→ Data listing
## Start

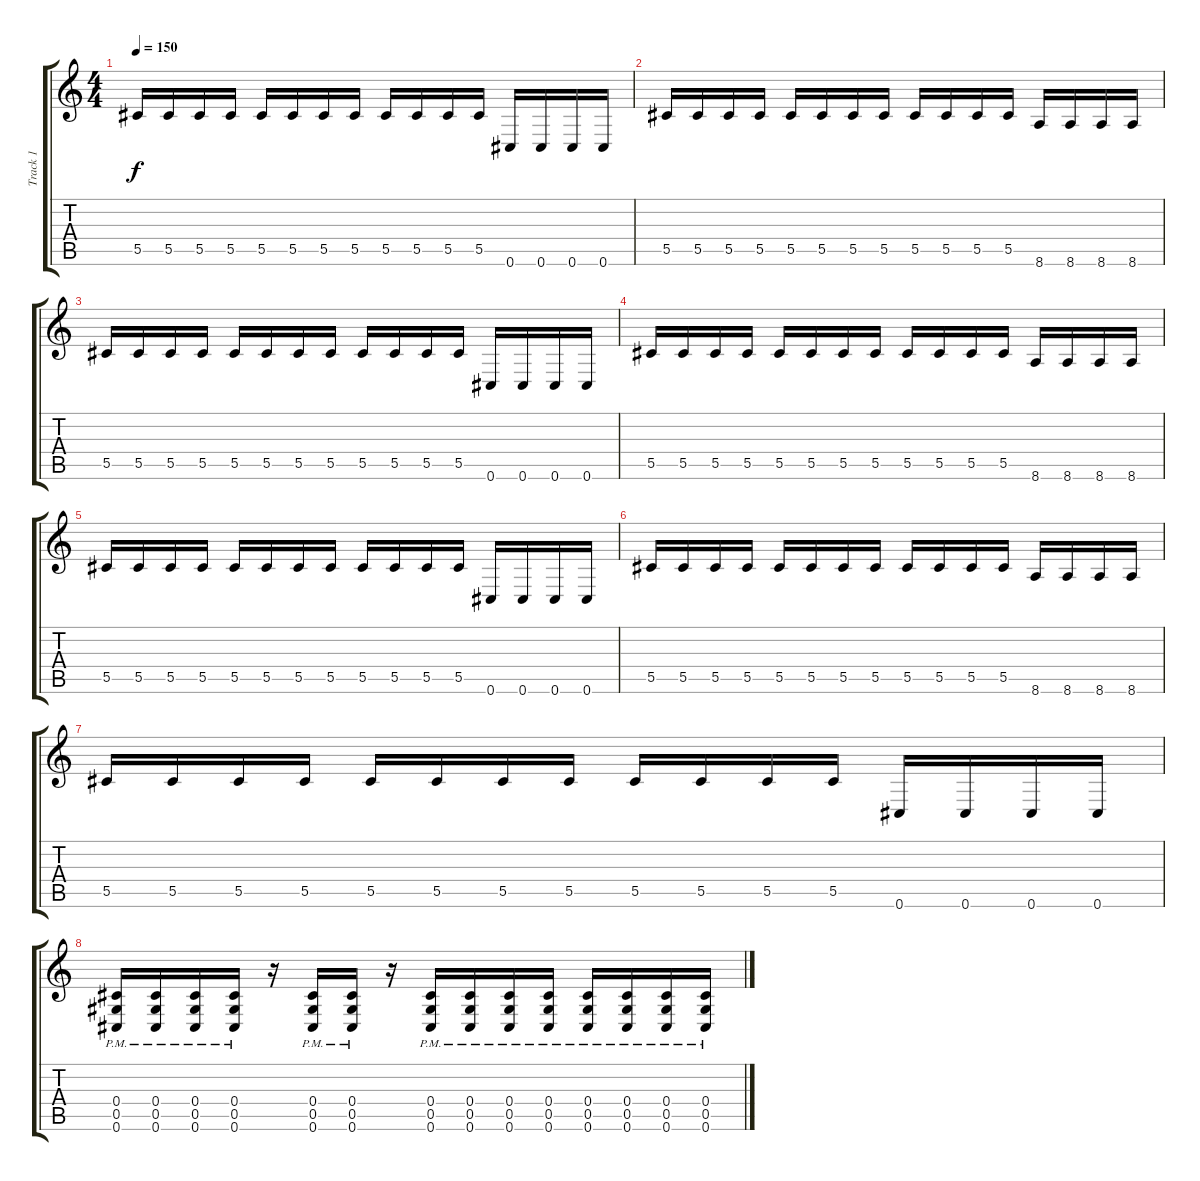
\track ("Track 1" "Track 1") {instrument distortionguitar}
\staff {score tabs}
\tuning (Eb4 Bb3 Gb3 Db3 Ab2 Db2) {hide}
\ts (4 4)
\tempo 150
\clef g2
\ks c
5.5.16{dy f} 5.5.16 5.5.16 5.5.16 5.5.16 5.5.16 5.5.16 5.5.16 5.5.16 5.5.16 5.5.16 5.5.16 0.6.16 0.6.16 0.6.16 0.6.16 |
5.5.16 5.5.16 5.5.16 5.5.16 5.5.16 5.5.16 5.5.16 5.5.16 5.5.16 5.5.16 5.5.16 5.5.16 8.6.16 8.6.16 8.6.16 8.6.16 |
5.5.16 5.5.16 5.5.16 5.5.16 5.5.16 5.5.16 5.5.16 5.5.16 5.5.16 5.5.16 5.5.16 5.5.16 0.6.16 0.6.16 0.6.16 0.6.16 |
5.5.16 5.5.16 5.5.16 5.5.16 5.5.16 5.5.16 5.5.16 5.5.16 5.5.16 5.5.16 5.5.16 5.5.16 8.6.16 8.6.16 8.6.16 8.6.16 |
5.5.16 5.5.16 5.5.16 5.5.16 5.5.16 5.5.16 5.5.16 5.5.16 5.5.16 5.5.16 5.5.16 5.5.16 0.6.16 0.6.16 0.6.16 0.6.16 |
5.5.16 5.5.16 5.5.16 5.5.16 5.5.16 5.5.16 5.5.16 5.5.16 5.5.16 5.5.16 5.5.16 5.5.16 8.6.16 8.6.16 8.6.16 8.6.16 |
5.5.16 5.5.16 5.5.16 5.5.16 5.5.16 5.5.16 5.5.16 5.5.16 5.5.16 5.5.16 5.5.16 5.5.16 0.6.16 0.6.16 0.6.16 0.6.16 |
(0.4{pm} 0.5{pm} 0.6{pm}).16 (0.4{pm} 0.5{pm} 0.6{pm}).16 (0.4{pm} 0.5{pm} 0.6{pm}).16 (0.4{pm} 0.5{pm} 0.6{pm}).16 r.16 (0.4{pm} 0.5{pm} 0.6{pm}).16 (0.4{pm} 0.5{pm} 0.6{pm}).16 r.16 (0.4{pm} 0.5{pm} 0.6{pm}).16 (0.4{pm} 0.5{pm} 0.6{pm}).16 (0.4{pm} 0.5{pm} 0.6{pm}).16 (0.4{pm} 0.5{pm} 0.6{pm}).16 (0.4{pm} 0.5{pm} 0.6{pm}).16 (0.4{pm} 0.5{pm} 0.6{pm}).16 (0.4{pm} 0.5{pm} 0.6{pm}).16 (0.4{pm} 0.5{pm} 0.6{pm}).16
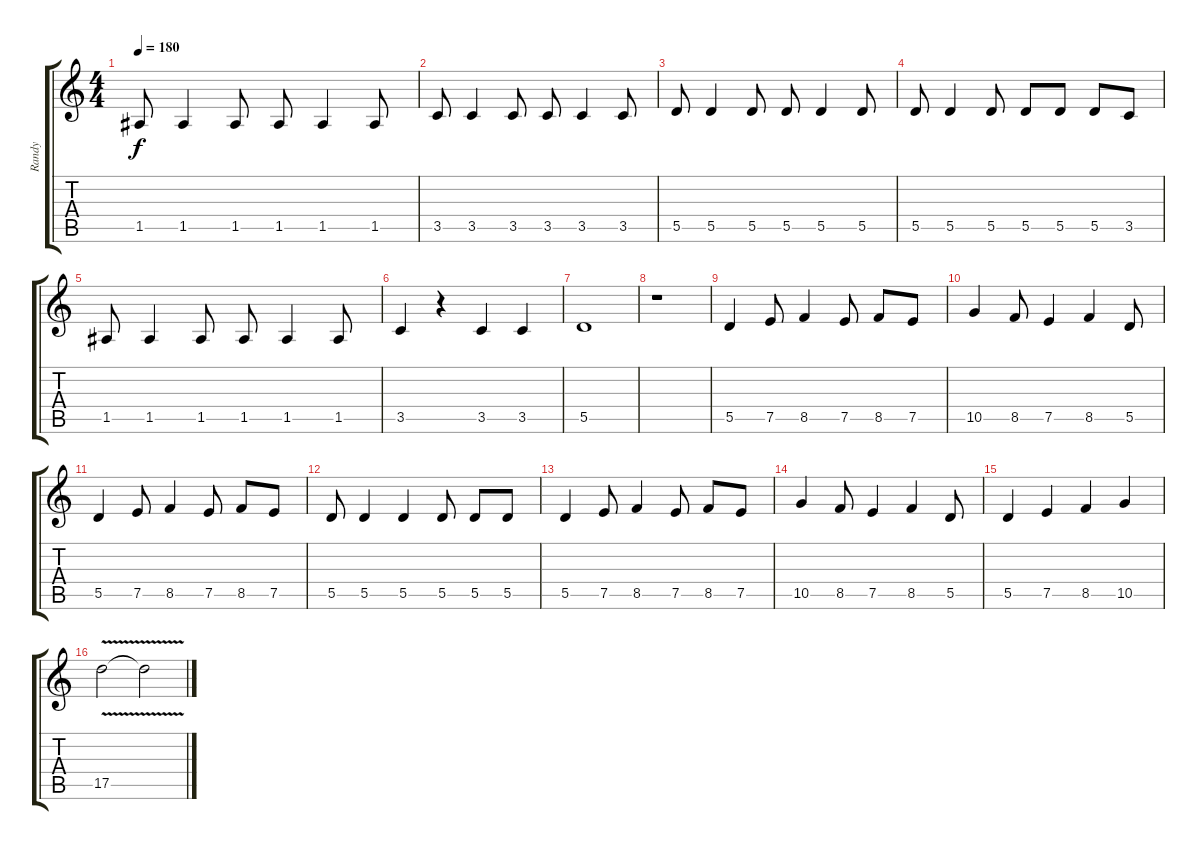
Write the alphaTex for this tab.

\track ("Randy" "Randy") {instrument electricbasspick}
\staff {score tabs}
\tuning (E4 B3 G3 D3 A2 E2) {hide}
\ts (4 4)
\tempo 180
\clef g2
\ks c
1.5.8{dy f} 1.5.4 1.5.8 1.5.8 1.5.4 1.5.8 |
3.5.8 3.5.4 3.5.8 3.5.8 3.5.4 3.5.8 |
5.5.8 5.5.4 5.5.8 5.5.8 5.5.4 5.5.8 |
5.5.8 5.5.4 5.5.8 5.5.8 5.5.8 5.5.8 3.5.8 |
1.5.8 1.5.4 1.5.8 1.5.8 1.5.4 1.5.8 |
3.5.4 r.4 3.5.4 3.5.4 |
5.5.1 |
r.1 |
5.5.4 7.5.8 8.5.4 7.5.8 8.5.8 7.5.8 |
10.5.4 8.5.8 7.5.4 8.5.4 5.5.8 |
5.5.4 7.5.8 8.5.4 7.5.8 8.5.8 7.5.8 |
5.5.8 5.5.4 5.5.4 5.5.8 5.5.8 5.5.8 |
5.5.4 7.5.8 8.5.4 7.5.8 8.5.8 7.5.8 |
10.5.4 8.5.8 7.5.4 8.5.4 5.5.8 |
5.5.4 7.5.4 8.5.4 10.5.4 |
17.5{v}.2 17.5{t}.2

## End

→ Directions for this task
Copy out the lines of the listing word for word, starting at the line that contains "Write the alphaTex for this tab." and ending at the final line of the listing, with both end lines included.

→ Reply
Write the alphaTex for this tab.

\track ("Randy" "Randy") {instrument electricbasspick}
\staff {score tabs}
\tuning (E4 B3 G3 D3 A2 E2) {hide}
\ts (4 4)
\tempo 180
\clef g2
\ks c
1.5.8{dy f} 1.5.4 1.5.8 1.5.8 1.5.4 1.5.8 |
3.5.8 3.5.4 3.5.8 3.5.8 3.5.4 3.5.8 |
5.5.8 5.5.4 5.5.8 5.5.8 5.5.4 5.5.8 |
5.5.8 5.5.4 5.5.8 5.5.8 5.5.8 5.5.8 3.5.8 |
1.5.8 1.5.4 1.5.8 1.5.8 1.5.4 1.5.8 |
3.5.4 r.4 3.5.4 3.5.4 |
5.5.1 |
r.1 |
5.5.4 7.5.8 8.5.4 7.5.8 8.5.8 7.5.8 |
10.5.4 8.5.8 7.5.4 8.5.4 5.5.8 |
5.5.4 7.5.8 8.5.4 7.5.8 8.5.8 7.5.8 |
5.5.8 5.5.4 5.5.4 5.5.8 5.5.8 5.5.8 |
5.5.4 7.5.8 8.5.4 7.5.8 8.5.8 7.5.8 |
10.5.4 8.5.8 7.5.4 8.5.4 5.5.8 |
5.5.4 7.5.4 8.5.4 10.5.4 |
17.5{v}.2 17.5{t}.2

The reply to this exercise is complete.